Cette campagne, qui se déroule du 17 septembre au 26 octobre, vise donc à « convaincre les Français de ne plus hésiter à appeler le 119 dès qu’ils perçoivent ou pressentent une situation synonyme de violence sur les enfants », explique la directrice générale de France enfance protégée, Anne Morvan-Paris. Car trop souvent le silence l’emporte encore sur la vigilance. Preuve peut-être que le 119 est, certes, reconnu mais pas encore assez connu. Pourtant « appeler le 119 dès qu’un doute subsiste contribuerait à sauver des vies », insiste Florence Dabin.
Car le 119 est un lieu où les écoutants et les écoutantes qui, à l’instar d’Elodie, sont dans la grande majorité des cas des psychologues savent trouver les mots justes pour orienter et protéger. D’où la volonté des pouvoirs publics d’aller encore plus loin et de faire de l’appel au 119 un réflexe citoyen. Car selon l’enquête réalisée par l’institut Toluna-Harris, du 9 au 13 janvier 2025, « les violences faîtes aux enfants demeurent tabous, dans la société comme dans sphère privée ».
La raison ? Pour 74% des 2 065 personnes interrogées, il serait « difficile d’identifier les violences faites aux enfants » ; alors même que plus d’un tiers (35%) d’entre elles affirme « avoir soupçonné ou bien avoir été témoin d’une violence envers un enfant ». Et pour cause ! Seuls 42% des interrogés estiment être bien informés sur le sujet. Soit moins d’un Français sur deux. Et si la quasi-totalité des Français considèrent comme très graves les agressions sexuelles (95 %), l’utilisation d’un enfant à des fins illégales (93 %) ou son exposition à des images pornographiques (87 %), d’autres formes de maltraitance sont jugées moins sévèrement : les fessées ou gifles (21 %), le chantage (30 %) et le manque d’affection (33 %) sont encore perçus comme relativement tolérables par une partie de la population.

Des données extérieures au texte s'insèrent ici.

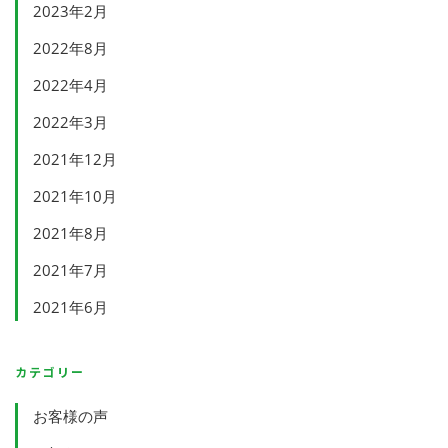
2023年2月
2022年8月
2022年4月
2022年3月
2021年12月
2021年10月
2021年8月
2021年7月
2021年6月
カテゴリー
お客様の声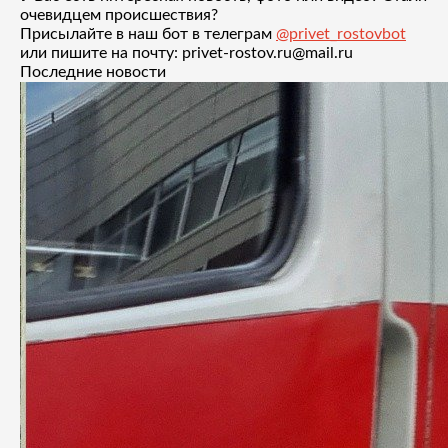
очевидцем происшествия?
Присылайте в наш бот в телеграм
@privet_rostovbot
или пишите на почту: privet-rostov.ru@mail.ru
Последние новости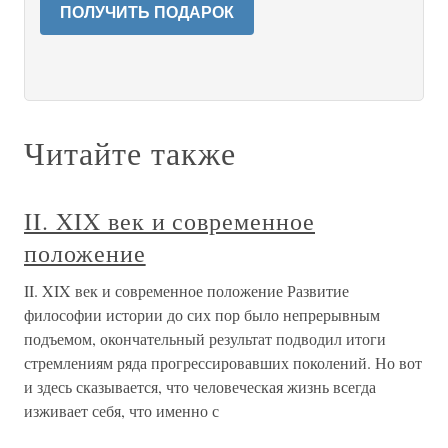
ПОЛУЧИТЬ ПОДАРОК
Читайте также
II. XIX век и современное
положение
II. XIX век и современное положение Развитие
философии истории до сих пор было непрерывным
подъемом, окончательный результат подводил итоги
стремлениям ряда прогрессировавших поколений. Но вот
и здесь сказывается, что человеческая жизнь всегда
изживает себя, что именно с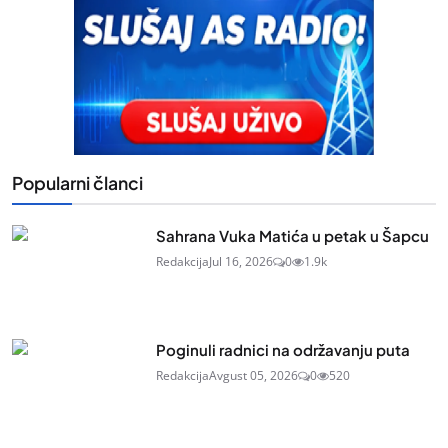
Popularni članci
Sahrana Vuka Matića u petak u Šapcu
Redakcija
Jul 16, 2026
0
1.9k
Poginuli radnici na održavanju puta
Redakcija
Avgust 05, 2026
0
520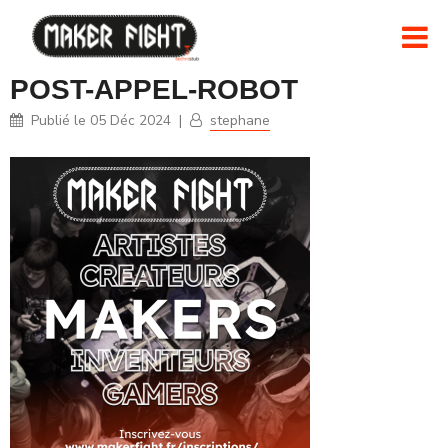
POST-APPEL-ROBOT
Publié le
05 Déc 2024
|
stephane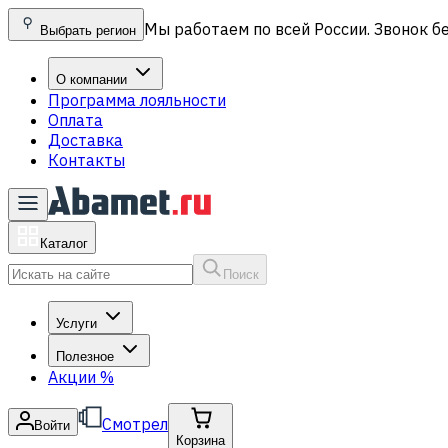
Мы работаем по всей России. Звонок б
Выбрать регион
О компании
Программа лояльности
Оплата
Доставка
Контакты
Каталог
Поиск
Услуги
Полезное
Акции
%
Смотрел
Войти
Корзина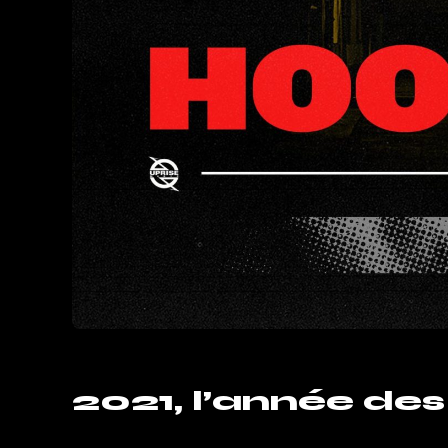
2021, l’année de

Cette campagne de sensibilisation aiderait donc tout un chacun à mieux appréhender et à repérer ces violences et contribuerait à libérer la parole. Comment ? « D’abord en aidant chacun à comprendre ce que sont réellement les violences faites aux enfants », explique Anne Morvan-Paris. En clair, l’ensemble des atteintes, par action ou par omission, pouvant nuire à l’intégrité, le développement ou la dignité des enfants ; qu’elles soient physiques, sexuelles, psychologiques ou encore liées à des négligences graves comme l’absence de soins, de nourriture ou de sécurité affective ».
Un clip, deux spots audio, des contenus numériques et des affiches viendront donc présenter concrètement des situations où des adultes s’interrogent face à un enfant qui ne va pas bien. Visible sur le web, au cinéma, dans les gares et centres commerciaux, et à l’écoute sur les plateformes de streaming, webradios et autres podcasts, cette campagne s’inscrit dans le cadre du Plan de lutte contre les violences faites aux enfants 2023-2027. Elle devrait contribuer à faire en sorte qu’une fois détectées ces violences soient signalées. En clair, que l’appel au 119 devienne systématique dès qu’un doute surgit. Et qu’ainsi « un enfant en danger soit réellement l’affaire de tous ».